In view of all these correspondences, one need not wonder that in the symbolism of the law leprosy holds the place which it does. For what other disease can be named which combines in itself, as a physical malady, so many of the most characteristic marks of the malady of the soul? In its intrinsic loathsomeness, its insignificant beginnings, its slow but inevitable progress, in the extent of its effects, in the insensibility which accompanies it, in its hereditary character, in its incurability, and, finally, in the fact that according to the law it involved the banishment of the leper from the camp of Israel, -in all these respects, it stands alone as a perfect type of sin; it is sin, as it were, made visible in the flesh.

This is indeed a dark picture of mans natural state, and very many are exceedingly loth to believe that sin can be such a very serious matter. Indeed, the fundamental postulate of much of our nineteenth-century thought, in matters both of politics and religion, denies the truth of this representation, and insists, on the contrary, that man is naturally not bad, but good; and that, on the whole, as the ages go by, he is gradually becoming better and better. But it is imperative that our views of sin and of humanity shall agree with the representations held before us in the Word of God. When that Word, not only in type, as in this chapter, but in plain language, {Jer 17:9, R.V} declares that “the heart is deceitful above all things, and it is desperately sick, ” it must be a very perilous thing to deny this.

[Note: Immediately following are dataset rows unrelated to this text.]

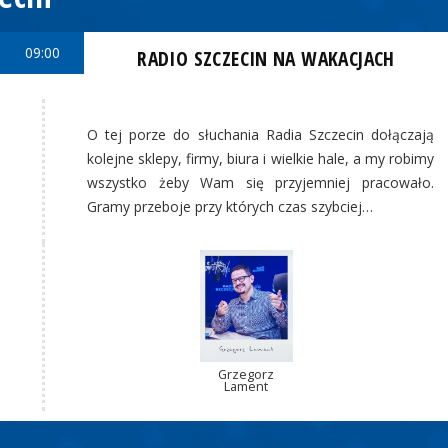
09:00
RADIO SZCZECIN NA WAKACJACH
O tej porze do słuchania Radia Szczecin dołączają
kolejne sklepy, firmy, biura i wielkie hale, a my robimy
wszystko żeby Wam się przyjemniej pracowało.
Gramy przeboje przy których czas szybciej…
Grzegorz
Lament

It is a profoundly instructive circumstance that, according to this typical law, the case of the supposed leper was to be judged by the priest (Lev 13:2-3, et passim). All turned for him upon the priests verdict. If he declared him clean, it was well; but if he pronounced him unclean, it made no difference that the man did not believe it, or that his friends did not believe it; or that he or they thought better in any respect of his case than the priest, -out of the camp he must go. He might plead that he was certainly not nearly in so bad a case as some of the poor, mutilated, dying creatures outside the camp; but that would have no weight, however true. For still he, no less really than they, was a leper; and, until made whole, into the fellowship of lepers he must go and abide. Even so for us all; everything turns, not on our own opinion of ourselves, or on what other men may think of us; but solely on the verdict of the heavenly Priest.

The picture thus set before us in the symbolism of this chapter is sad enough; but it would be far more sad did the law not now carry forward the symbolism into the region of redemption, in making provision for the cleansing of the leper, and his readmission into the fellowship of the holy people. To this our attention is called in the next chapter.